Activity ▸ Looking at the data below, state how many lines contain "pixels". No other words are wanted.

Data under study ▸
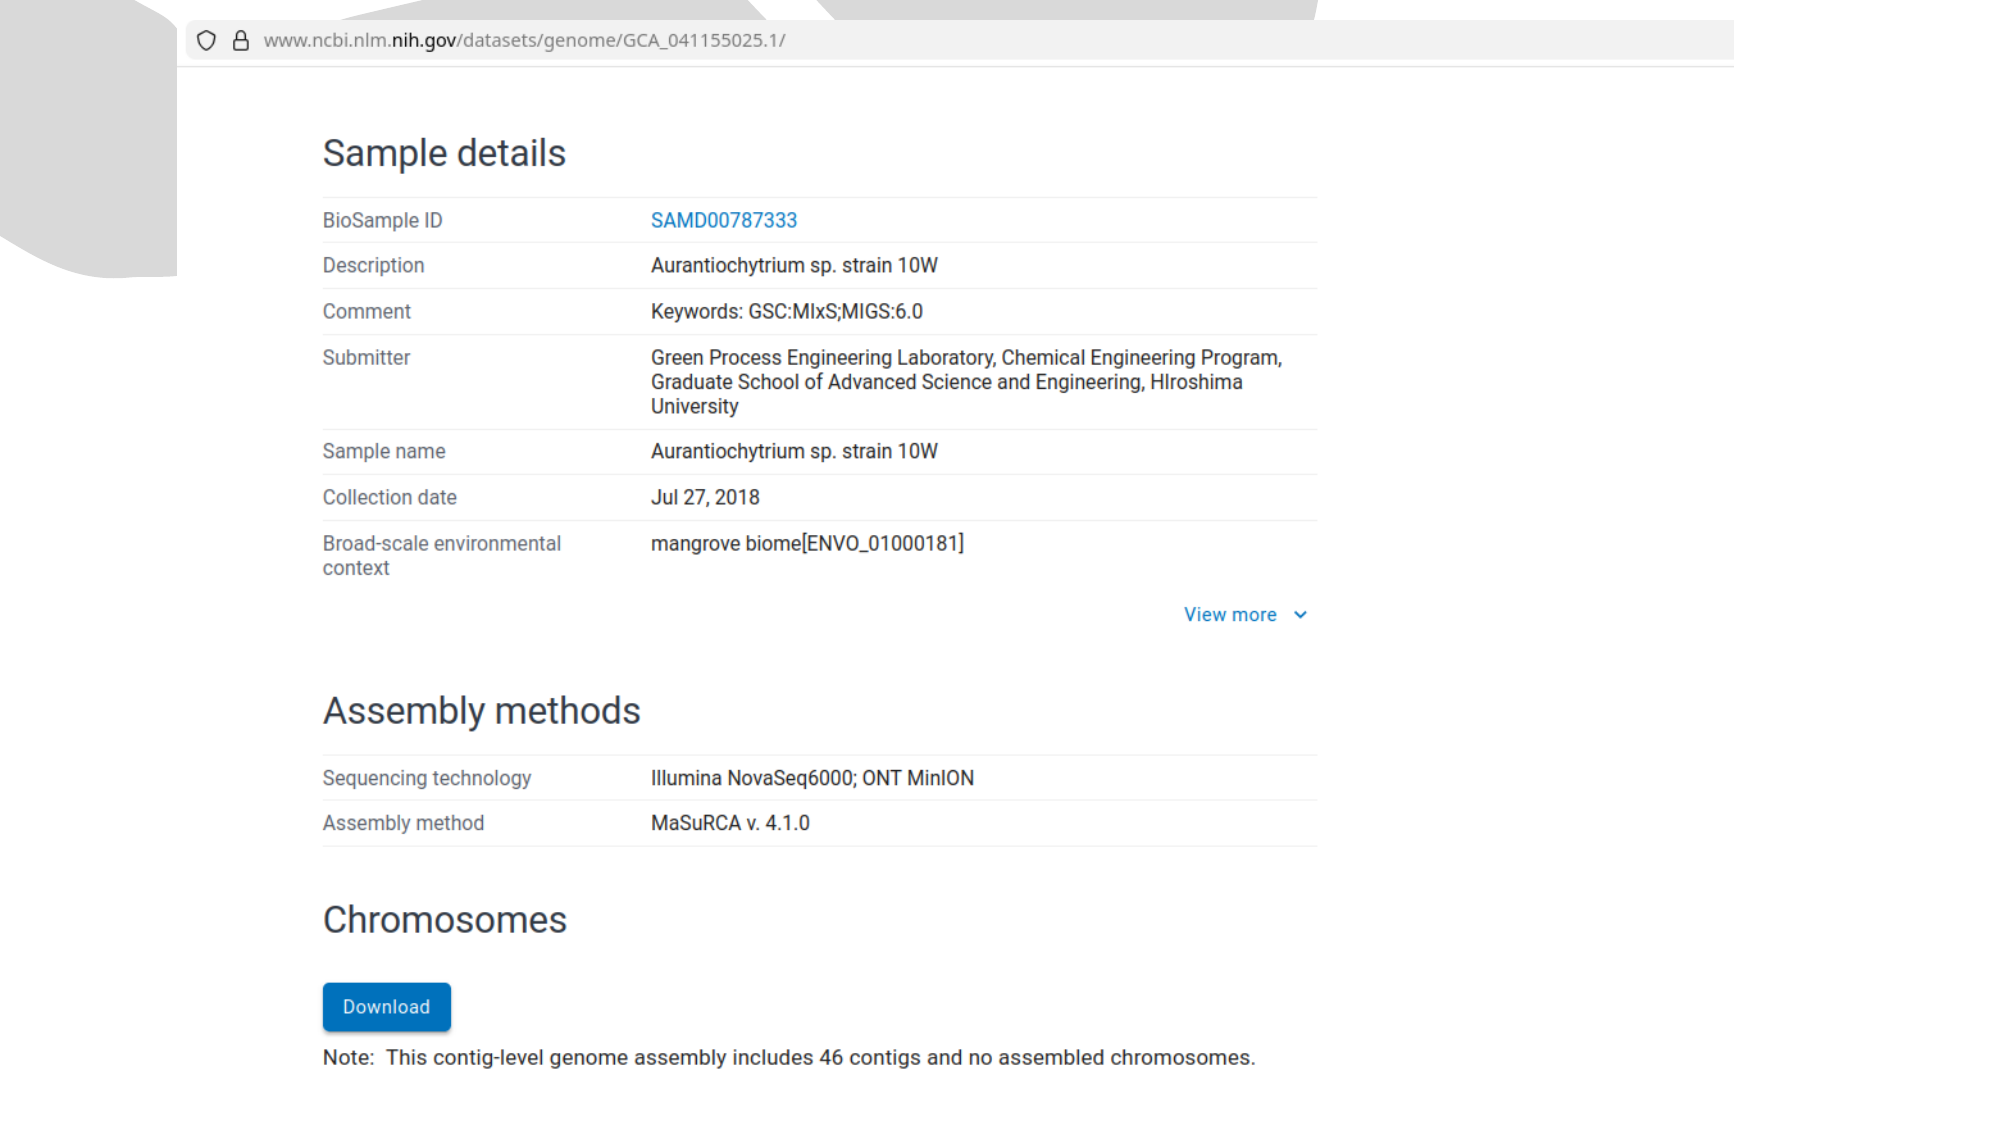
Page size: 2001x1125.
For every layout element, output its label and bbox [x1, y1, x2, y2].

...

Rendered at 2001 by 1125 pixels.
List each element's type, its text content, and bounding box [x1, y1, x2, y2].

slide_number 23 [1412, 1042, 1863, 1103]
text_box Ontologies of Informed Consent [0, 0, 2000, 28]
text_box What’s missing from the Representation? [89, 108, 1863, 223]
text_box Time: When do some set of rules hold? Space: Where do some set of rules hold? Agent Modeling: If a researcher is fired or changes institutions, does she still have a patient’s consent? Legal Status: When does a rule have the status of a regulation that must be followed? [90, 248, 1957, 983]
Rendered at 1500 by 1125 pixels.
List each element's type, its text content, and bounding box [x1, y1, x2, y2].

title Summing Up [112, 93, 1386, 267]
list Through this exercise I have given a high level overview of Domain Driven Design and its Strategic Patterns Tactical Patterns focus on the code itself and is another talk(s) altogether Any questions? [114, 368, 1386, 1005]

Expected answer ▸ 2